SOURCE MATERIAL |

################

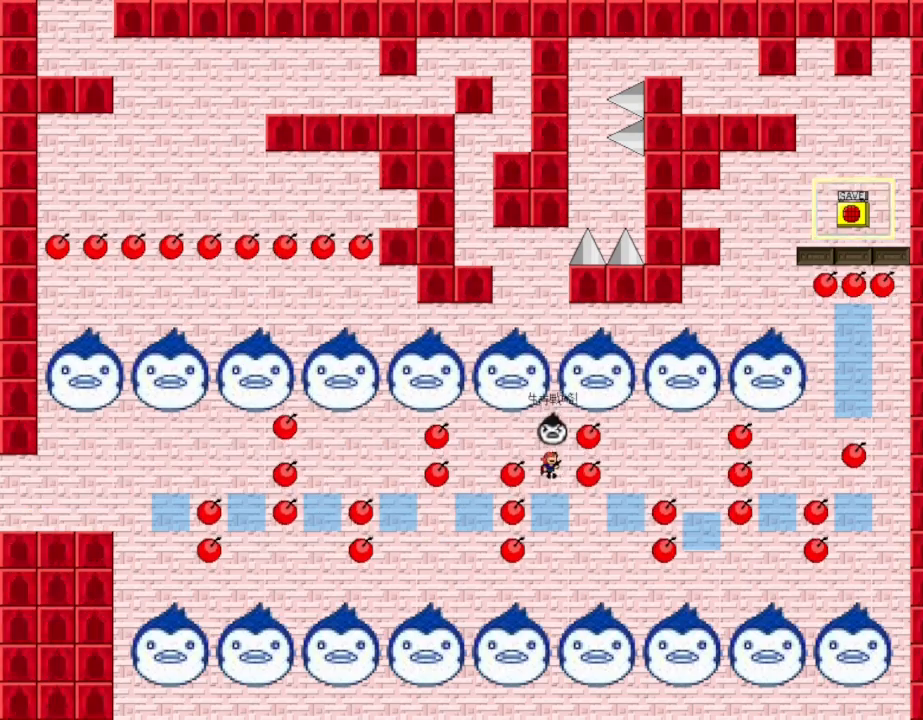
{"keys": [], "events": []}
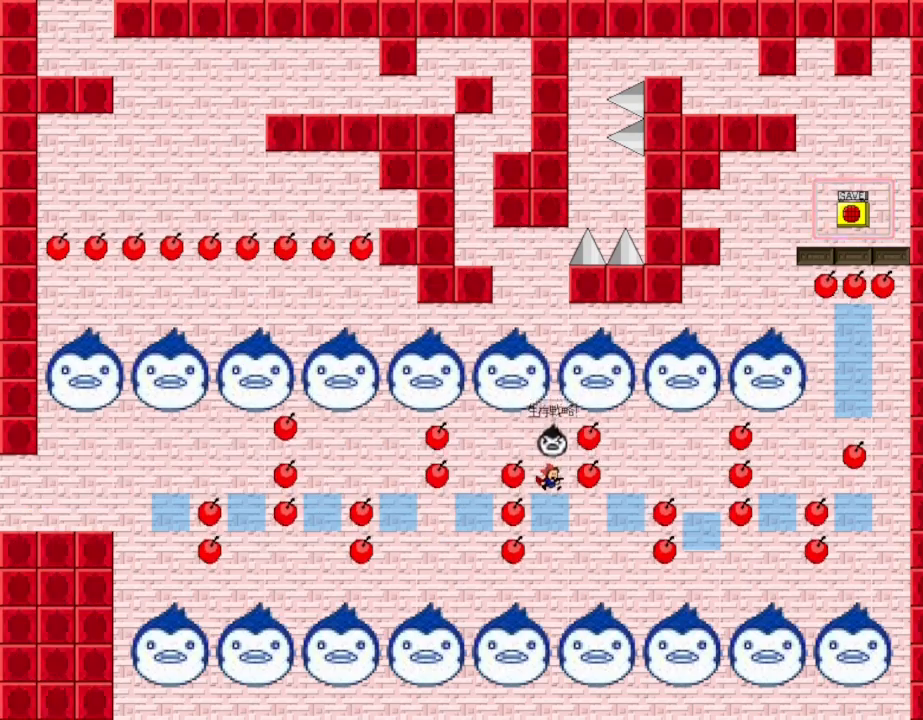
{"keys": [], "events": []}
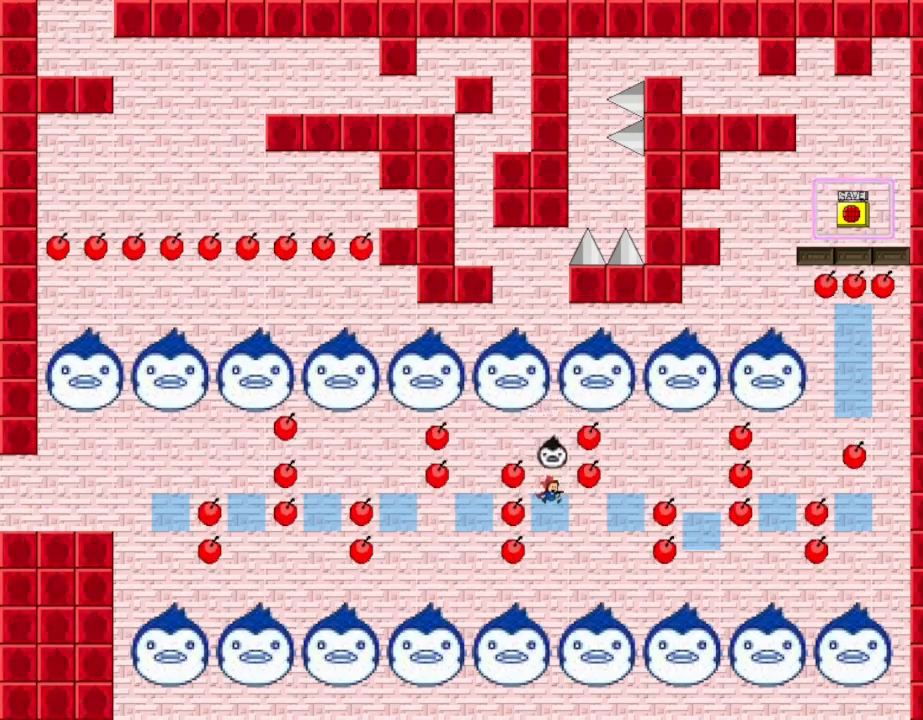
{"keys": ["right", "shift_l"], "events": [[250, "right", "down"], [417, "shift_l", "down"]]}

################

Output the listing above in full, exactly. No images.

RESPONSE |
{"keys": [], "events": []}
{"keys": [], "events": []}
{"keys": ["right", "shift_l"], "events": [[250, "right", "down"], [417, "shift_l", "down"]]}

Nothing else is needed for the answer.